Because we don’t allow collisions, we simply throw an exception:

class HashCollisionException(message: String): Exception(message)

class CollisionHash(size: Int = 7): Hash() {
    override fun add(value: Int) {
        val key = hash(value)
        if (buckets[key] != null && buckets[key] != value)
            throw HashCollisionException("The value $value produces a collision in the hash")
        buckets[key] = value
    }
}

Simple to test as well:

class CollisionHashTests {
    @Test
    fun `In an empty hash nothing wrong happens`() {
        val hash = CollisionHash()
        hash.add(12)
        hash.add(2)

        assertTrue { hash.exists(12) }
        assertTrue { hash.exists(2) }
    }

    @Test
    fun `If the bucket is already occupied we throw`() {
        val hash = CollisionHash()
        hash.add(12)

        // 19 produces the same hash as 12
        assertFailsWith<HashCollisionException> { hash.add(19) }
    }

    @Test
    fun `If the bucket has already the same element nothing happens`() {
        val hash = CollisionHash()
        hash.add(12)
        hash.add(12)

        assertTrue { hash.exists(12) }
    }
}

While this is the easiest to implement it is as well the most unpractical to use, I mean, we will end up with a very small hash table that basically cannot keep more than just a small bunch of elements. Another collision resolution technique is extend and rehash and it is pretty much as the name says, you extend the inner container and then rehash all the elements and repeat until there are no collisions, this is one of the most used collision resolution in simple hash tables:

class ExtendHash(val growRate: Double = 1.5): Hash() {
    private fun rehash() {
        val newSize = (size * growRate).toInt()
        val items = buckets.copyOf()

        buckets = arrayOfNulls(newSize)
        for (elem in items.filterNotNull()) add(elem)
    }

    override fun add(value: Int) {
        val key = hash(value)
        if (buckets[key] != null && buckets[key] != value) {
            rehash()
            add(value)
        }
        else buckets[key] = value
    }
}

The tests are not really that complicated:

class ExtendHashTests {
    @Test
    fun `In an empty hash nothing wrong happens`() {
        val hash = CollisionHash()
        hash.add(12)
        hash.add(2)

        assertTrue { hash.exists(12) }
        assertTrue { hash.exists(2) }
    }

    @Test
    fun `If the bucket is already occupied we extend and rehash`() {
        val hash = ExtendHash()
        val initial = hash.size

        hash.add(12)
        hash.add(19)

        assertTrue { hash.exists(12) }
        assertTrue { hash.exists(19) }
        assertEquals((initial * hash.growRate).toInt(), hash.size)
    }
}

There is another conflic resolution technique (in fact it is a whole group) named probing, the idea is that if the bucket is already take you search for adjacent empty buckets and place the element there. For the search process you do the same, you see if the element is in the bucket and if not you search the adjacent elements to see if it is located there. There are many different algorithms for probing, for example linear probing where we check in linear fashion until we reach the end (and shows the error) or find an available slot. I won’t use much of my time writing a case around linear probing, I think you can write your own implementation with what you know now :)
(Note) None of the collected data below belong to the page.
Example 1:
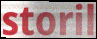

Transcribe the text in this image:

storil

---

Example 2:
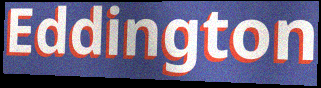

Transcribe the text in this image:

Eddington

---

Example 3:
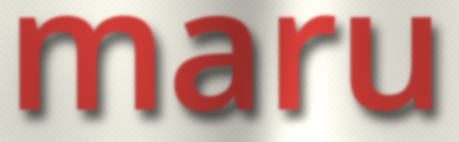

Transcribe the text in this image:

maru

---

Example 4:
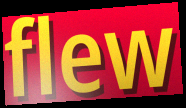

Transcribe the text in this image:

flew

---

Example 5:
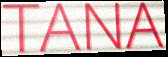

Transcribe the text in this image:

TANA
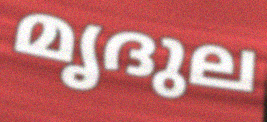
മൃദുല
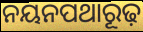
ନୟନପଥାରୂଢ଼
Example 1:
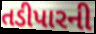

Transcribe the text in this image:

તડીપારની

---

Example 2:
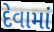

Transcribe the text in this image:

દેવામાં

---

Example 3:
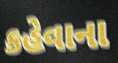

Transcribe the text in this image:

કહેવાના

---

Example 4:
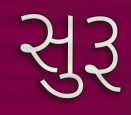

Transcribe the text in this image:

સુરૂ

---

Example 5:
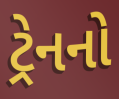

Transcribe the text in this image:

ટ્રેનનો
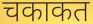
चकाकत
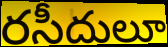
రసీదులూ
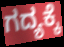
ಗದ್ಯಕ್ಕೆ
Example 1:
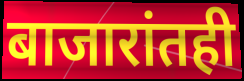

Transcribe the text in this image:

बाजारांतही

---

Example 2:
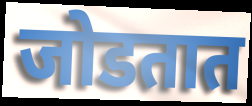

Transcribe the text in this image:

जोडतात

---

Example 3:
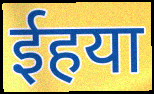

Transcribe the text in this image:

ईहया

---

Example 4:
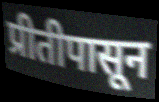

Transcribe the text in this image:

प्रीतीपासून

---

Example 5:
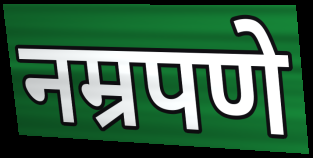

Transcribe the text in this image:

नम्रपणे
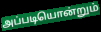
அப்படியொன்றும்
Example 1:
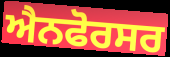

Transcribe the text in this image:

ਐਨਫੋਰਸਰ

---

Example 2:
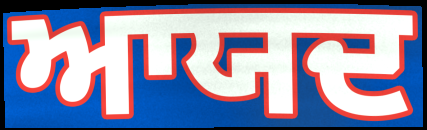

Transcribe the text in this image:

ਆਯਦ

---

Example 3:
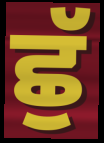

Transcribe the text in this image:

ਛੁੱ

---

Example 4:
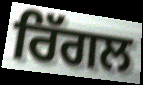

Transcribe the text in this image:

ਰਿੱਗਲ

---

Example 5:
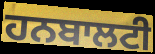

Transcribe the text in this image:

ਹਨਬਾਲਟੀ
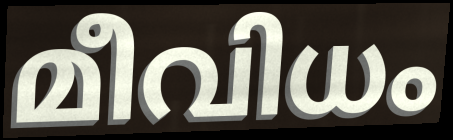
മീവിധം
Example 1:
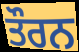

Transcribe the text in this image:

ਤੌਰਨ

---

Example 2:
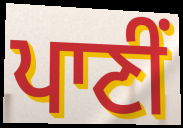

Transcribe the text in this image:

ਪਾਣੀਂ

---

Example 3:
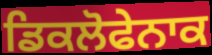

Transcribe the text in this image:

ਡਿਕਲੋਫੇਨਾਕ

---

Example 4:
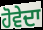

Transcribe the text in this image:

ਹੋਵੇਦਾ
A very common collision resolution algorithm is using separate chaining, in this idea we have a linked list in each bucket and we simply append to that linked list if we have already elements in that list. For searching we just search in that bucket linked list. This strategy won’t require extending the hash but it will involve a sequential search if we have too many elements in one sole bucket.
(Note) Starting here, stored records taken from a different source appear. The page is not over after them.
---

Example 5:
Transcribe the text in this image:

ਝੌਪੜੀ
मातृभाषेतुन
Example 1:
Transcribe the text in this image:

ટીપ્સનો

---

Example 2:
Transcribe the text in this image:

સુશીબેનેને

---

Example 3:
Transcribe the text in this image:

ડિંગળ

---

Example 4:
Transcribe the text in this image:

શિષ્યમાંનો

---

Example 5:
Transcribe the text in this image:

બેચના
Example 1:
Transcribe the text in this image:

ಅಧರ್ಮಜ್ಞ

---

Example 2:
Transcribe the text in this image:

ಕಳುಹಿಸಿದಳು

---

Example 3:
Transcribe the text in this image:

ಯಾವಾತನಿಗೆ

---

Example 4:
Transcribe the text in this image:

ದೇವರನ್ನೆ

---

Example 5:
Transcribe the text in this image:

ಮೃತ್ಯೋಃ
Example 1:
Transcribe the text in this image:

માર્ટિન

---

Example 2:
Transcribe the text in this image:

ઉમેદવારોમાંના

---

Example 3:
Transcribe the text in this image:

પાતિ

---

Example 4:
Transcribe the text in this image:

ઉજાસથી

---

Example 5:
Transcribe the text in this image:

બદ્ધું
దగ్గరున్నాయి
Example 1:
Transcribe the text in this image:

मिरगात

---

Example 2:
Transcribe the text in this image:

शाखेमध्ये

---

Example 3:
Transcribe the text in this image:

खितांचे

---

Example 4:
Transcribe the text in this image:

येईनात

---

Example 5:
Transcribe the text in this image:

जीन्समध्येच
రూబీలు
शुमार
Hash tables are pretty sweet as lookup structures, your standar library already have dictionaries or maps, those are actually hash tables, and as I explained here, creating a good hash key algorithm or placing the item in its correct bucket is not trivial but it can become extremely complex. I will advice to use your existing hash structures in your library and if you have to implement your own (for some weird reason) be careful with the edge cases, pretty much the same cases as with the bucket sort algorithm.